- **Description of the task**
From the listing below, pull out all lines with "CIRCLE" in them.

- **Given data**
........

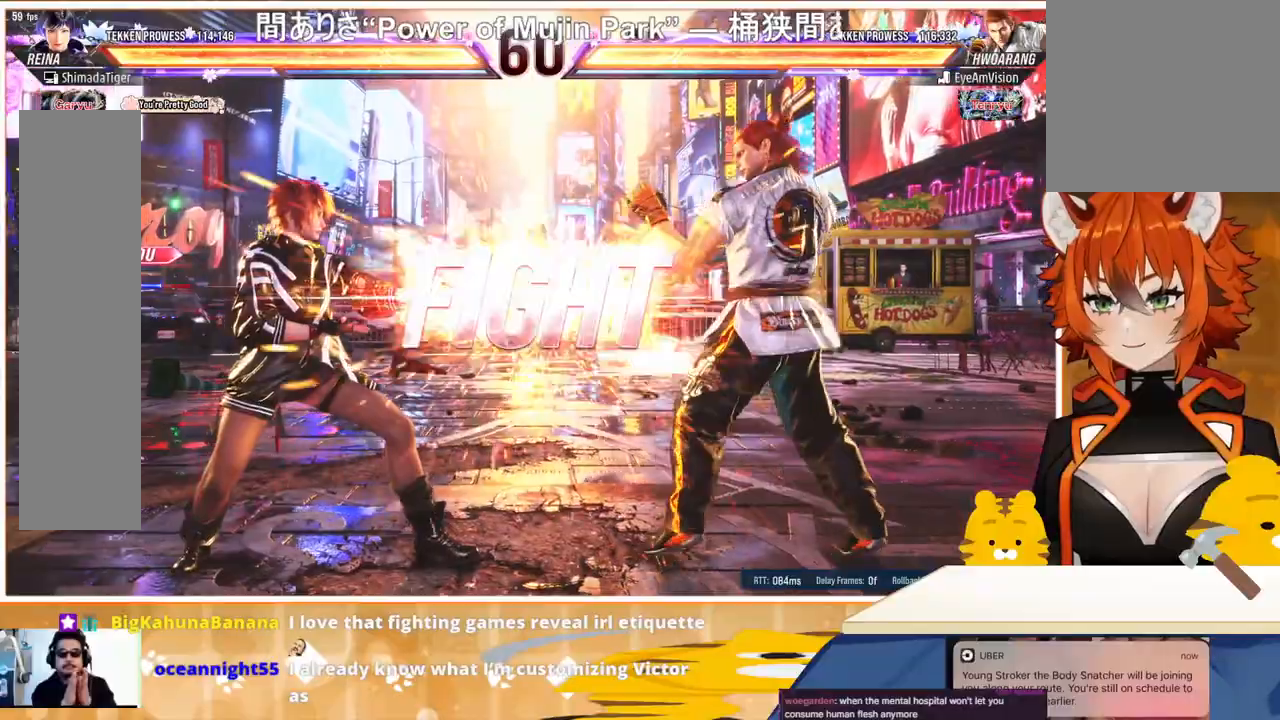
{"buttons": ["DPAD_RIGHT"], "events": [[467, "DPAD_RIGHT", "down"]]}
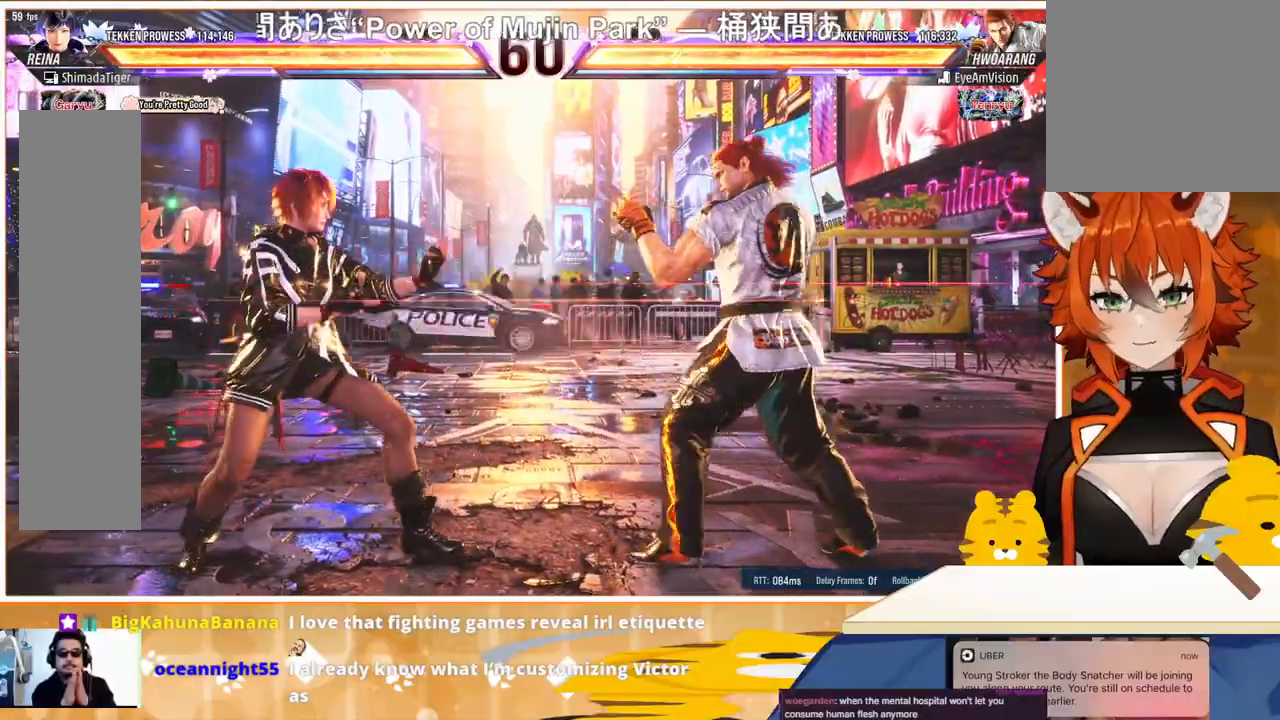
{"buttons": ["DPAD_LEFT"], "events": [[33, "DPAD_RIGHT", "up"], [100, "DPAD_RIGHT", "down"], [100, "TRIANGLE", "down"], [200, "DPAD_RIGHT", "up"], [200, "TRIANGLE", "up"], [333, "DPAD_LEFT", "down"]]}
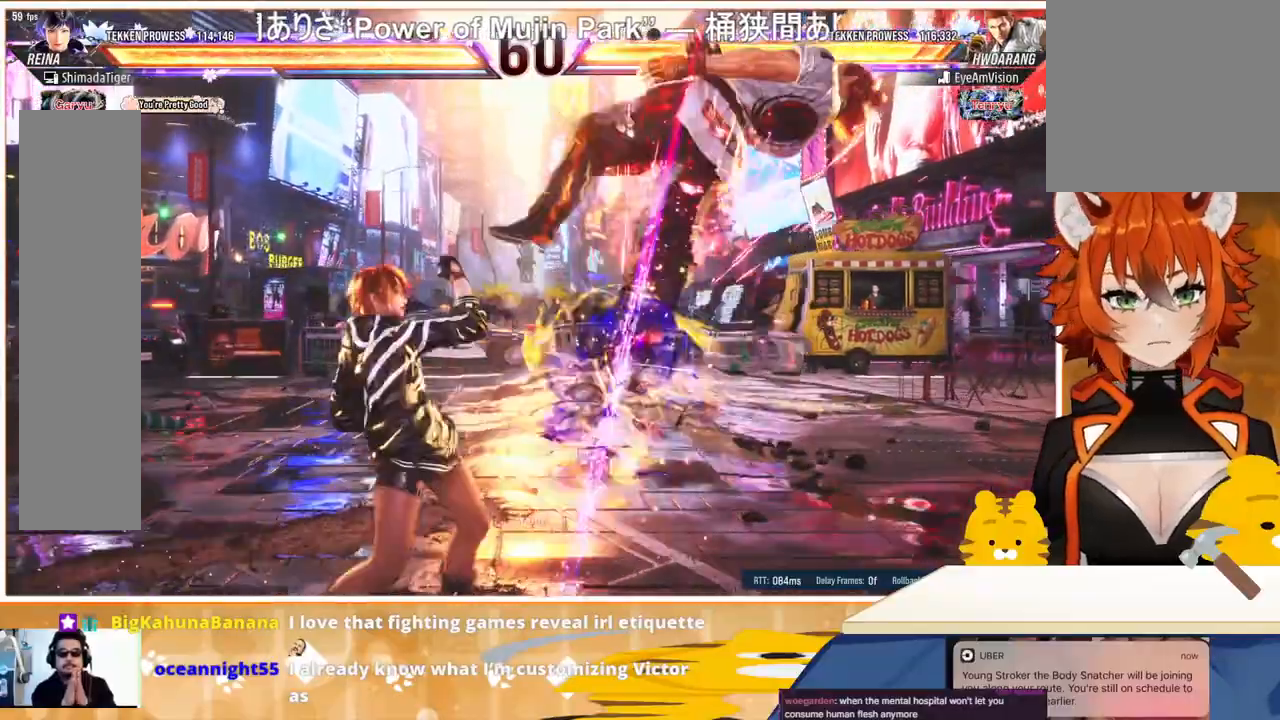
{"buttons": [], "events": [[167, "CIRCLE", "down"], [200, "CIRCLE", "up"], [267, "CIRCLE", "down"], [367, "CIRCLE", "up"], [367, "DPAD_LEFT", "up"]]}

........

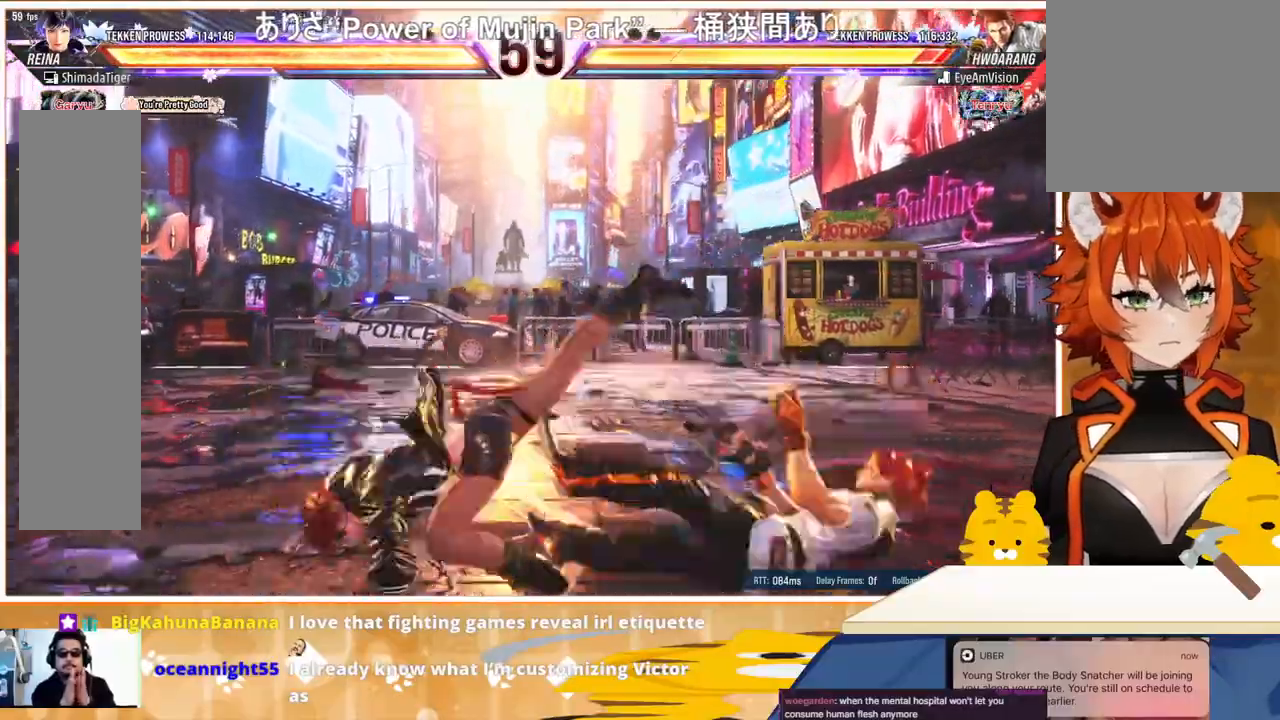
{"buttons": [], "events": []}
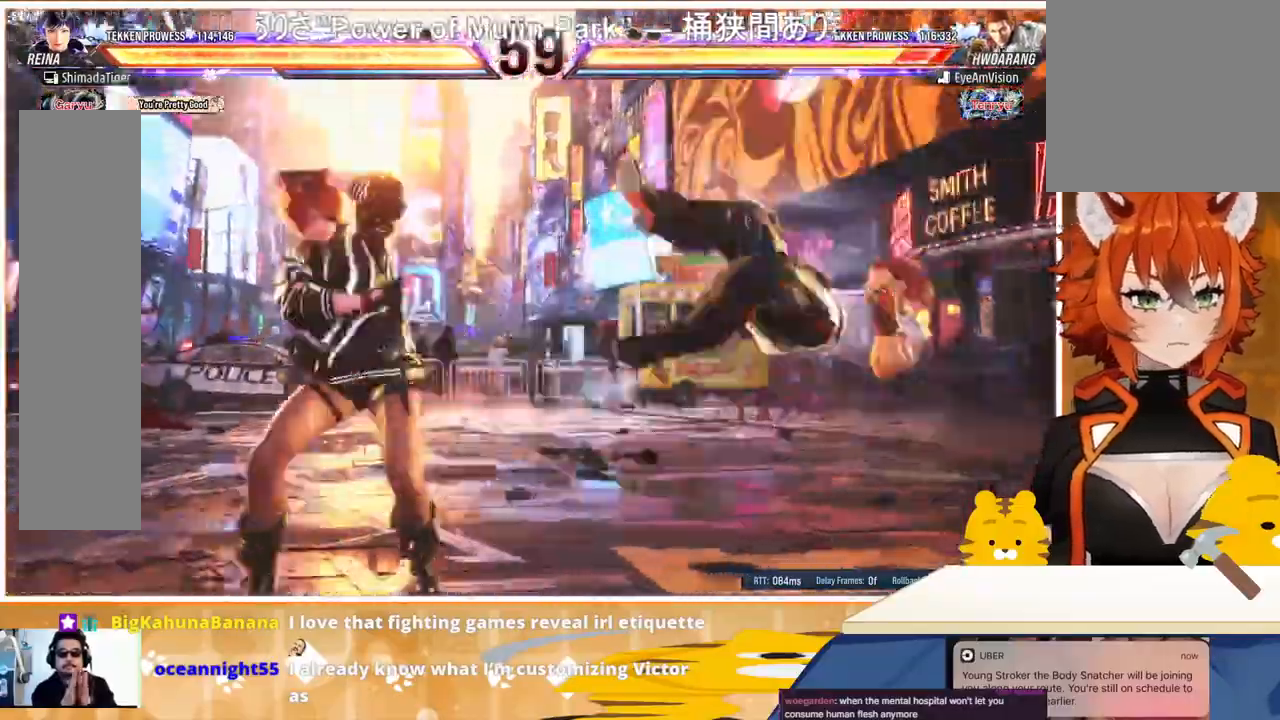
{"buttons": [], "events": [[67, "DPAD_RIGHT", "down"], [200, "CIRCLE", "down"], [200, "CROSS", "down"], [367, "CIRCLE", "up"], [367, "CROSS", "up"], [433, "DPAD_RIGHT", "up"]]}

........

- **Output for this exercise**
{"buttons": [], "events": [[167, "CIRCLE", "down"], [200, "CIRCLE", "up"], [267, "CIRCLE", "down"], [367, "CIRCLE", "up"], [367, "DPAD_LEFT", "up"]]}
{"buttons": [], "events": [[67, "DPAD_RIGHT", "down"], [200, "CIRCLE", "down"], [200, "CROSS", "down"], [367, "CIRCLE", "up"], [367, "CROSS", "up"], [433, "DPAD_RIGHT", "up"]]}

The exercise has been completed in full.